O calendário da ATP passará por uma reorganização, que pode ser positiva para o Rio Open. O principal torneio de tênis brasileiro tem dois desejos: a mudança do piso das quadras e a ampliação do espaço ocupado no Jockey Club Brasileiro, que podem ser realizados em breve.
Os próximos anos devem ser de montagem de uma nova arena central para 10 mil pessoas, troca do saibro pela quadra rápida e a mudança da competição para outra data.
O mês de fevereiro é bastante concorrido, visto que há grandes eventos sendo realizados no Oriente Médio. Isso afasta grandes jogadores do cenário das competições sul-americanas.
O presidente da ATP, Andrea Gaudenzi, está no Rio para tratar da possível mudança de mês dos torneios sul-americanos com os organizadores do Rio Open.
A introdução do Masters 1000 da Arábia Saudita, a partir de 2028 — falta a confirmação da ATP —, é a nova peça que mexe em todo o tabuleiro do circuito profissional.
A tendência é que o torneio seja disputado em fevereiro, após os ATPs 500 de Doha e Dubai, concentrando as três principais competições do Oriente Médio nesse mês. De acordo com o regulamento da entidade, durante semanas de competição de nível 1000, nenhum outro campeonato organizado pelo órgão pode ser disputado.
Chance de mudar
A América do Sul é vista como um mercado de potencial alto pela ATP, conforme argumentou Lui Carvalho, diretor esportivo do Rio Open, em entrevista ao jornal La Nácion:
— Eles não colocariam o Rio Open ou a América do Sul contra a Arábia Saudita.

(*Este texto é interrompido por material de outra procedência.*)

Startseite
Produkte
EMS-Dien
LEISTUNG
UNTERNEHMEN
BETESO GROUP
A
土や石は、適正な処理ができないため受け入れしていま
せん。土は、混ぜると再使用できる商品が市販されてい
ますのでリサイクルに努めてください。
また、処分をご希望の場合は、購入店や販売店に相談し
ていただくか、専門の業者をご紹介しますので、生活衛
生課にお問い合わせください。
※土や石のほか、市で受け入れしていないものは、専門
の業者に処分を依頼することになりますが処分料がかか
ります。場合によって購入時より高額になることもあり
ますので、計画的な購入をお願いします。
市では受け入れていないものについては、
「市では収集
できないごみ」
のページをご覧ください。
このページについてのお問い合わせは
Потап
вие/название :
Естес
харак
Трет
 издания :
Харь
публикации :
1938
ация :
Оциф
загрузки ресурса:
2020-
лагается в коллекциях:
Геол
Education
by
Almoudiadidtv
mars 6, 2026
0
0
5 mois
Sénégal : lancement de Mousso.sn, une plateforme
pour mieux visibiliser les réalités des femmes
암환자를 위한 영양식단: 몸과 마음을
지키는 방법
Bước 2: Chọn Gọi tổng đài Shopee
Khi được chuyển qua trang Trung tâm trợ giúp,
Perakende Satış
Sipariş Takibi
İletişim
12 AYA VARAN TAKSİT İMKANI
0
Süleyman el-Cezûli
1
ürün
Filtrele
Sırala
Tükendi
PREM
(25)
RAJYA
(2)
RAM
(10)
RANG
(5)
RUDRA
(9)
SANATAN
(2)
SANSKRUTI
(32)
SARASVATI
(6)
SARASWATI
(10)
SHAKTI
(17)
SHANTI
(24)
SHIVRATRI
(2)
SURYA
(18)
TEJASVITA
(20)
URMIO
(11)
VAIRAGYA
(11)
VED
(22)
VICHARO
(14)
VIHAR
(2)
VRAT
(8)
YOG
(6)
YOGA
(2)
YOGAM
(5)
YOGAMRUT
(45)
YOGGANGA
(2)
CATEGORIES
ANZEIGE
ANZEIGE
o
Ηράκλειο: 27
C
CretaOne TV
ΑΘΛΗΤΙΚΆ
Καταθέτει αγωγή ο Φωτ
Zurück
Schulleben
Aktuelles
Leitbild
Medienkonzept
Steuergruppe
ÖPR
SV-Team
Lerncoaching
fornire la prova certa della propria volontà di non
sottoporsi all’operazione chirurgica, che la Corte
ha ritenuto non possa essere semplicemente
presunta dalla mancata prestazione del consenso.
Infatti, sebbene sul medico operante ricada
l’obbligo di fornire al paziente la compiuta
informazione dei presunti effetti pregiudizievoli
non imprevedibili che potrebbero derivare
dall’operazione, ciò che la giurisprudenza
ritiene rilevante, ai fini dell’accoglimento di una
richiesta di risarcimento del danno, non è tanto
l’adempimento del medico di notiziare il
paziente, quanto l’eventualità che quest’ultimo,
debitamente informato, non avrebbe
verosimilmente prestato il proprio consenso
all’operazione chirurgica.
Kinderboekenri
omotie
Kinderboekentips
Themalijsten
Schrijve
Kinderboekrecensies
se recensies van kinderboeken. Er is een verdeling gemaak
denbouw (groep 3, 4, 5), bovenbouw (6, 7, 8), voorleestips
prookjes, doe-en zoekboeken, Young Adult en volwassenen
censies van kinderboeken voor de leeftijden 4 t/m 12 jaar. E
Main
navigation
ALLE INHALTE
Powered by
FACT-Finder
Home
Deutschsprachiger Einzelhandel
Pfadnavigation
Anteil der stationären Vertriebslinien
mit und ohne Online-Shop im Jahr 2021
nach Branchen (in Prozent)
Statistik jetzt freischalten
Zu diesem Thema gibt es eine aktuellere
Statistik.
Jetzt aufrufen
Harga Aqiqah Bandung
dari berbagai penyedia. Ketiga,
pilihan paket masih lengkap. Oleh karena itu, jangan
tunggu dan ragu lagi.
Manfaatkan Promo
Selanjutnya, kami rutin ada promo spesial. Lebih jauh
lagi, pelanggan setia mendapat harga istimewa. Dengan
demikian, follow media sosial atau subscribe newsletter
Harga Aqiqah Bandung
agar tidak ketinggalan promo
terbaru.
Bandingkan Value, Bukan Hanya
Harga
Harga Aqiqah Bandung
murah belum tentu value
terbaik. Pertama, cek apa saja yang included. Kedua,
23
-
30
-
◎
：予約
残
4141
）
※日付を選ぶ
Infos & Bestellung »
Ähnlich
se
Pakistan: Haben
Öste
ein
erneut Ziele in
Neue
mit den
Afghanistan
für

Eles poderiam criar dois swings (“pernas” do calendário organizadas de acordo com a região geográfica e o piso). Em qualquer lugar que formos inseridos, será para sermos bem-sucedidos.
Com a readequação do calendário, a organização ganha poder de barganha. E o sonho de mexer na tradição do saibro brasileiro e introduzir a quadra rápida, a fim de deixar o torneio mais atrativo ao top 10 do ranking, já tem contornos de realidade.
A mudança precisa de aprovação da ATP e não tem data exata para ser implementada. Trabalha-se, contudo, com o médio prazo. A tecnologia disponível atualmente, apesar de custosa, permite, por exemplo, cobrir as quadras de saibro do Jockey com o piso duro.
Entre as novidades, a que deve ocorrer no curto prazo é a ampliação do Rio Open, com o deslocamento da quadra principal para a área central do Jockey, além do aumento das quadras secundárias e de todo o espaço do evento, como o Boulevard e as áreas VIPs.
Há a expectativa de que o anúncio seja feito ao fim desta edição e que o projeto seja colocado de pé para o ano que vem.
Apelo de João Fonseca
Grandes nomes do tênis já indicaram que colocariam o Rio no calendário caso ele fosse disputado em quadra rápida. Um dos principais porta-vozes dessa mudança é o melhor brasileiro da atualidade. João Fonseca disse em recente entrevista que apoia a mudança.
— Falo com muitos jogadores que gostariam de jogar no Brasil. Mas é difícil, pois o tour está predominante na quadra rápida. A mudança de piso é essencial para o crescimento — disse o carioca de 19 anos, que está na disputa do Rio Open em 2026.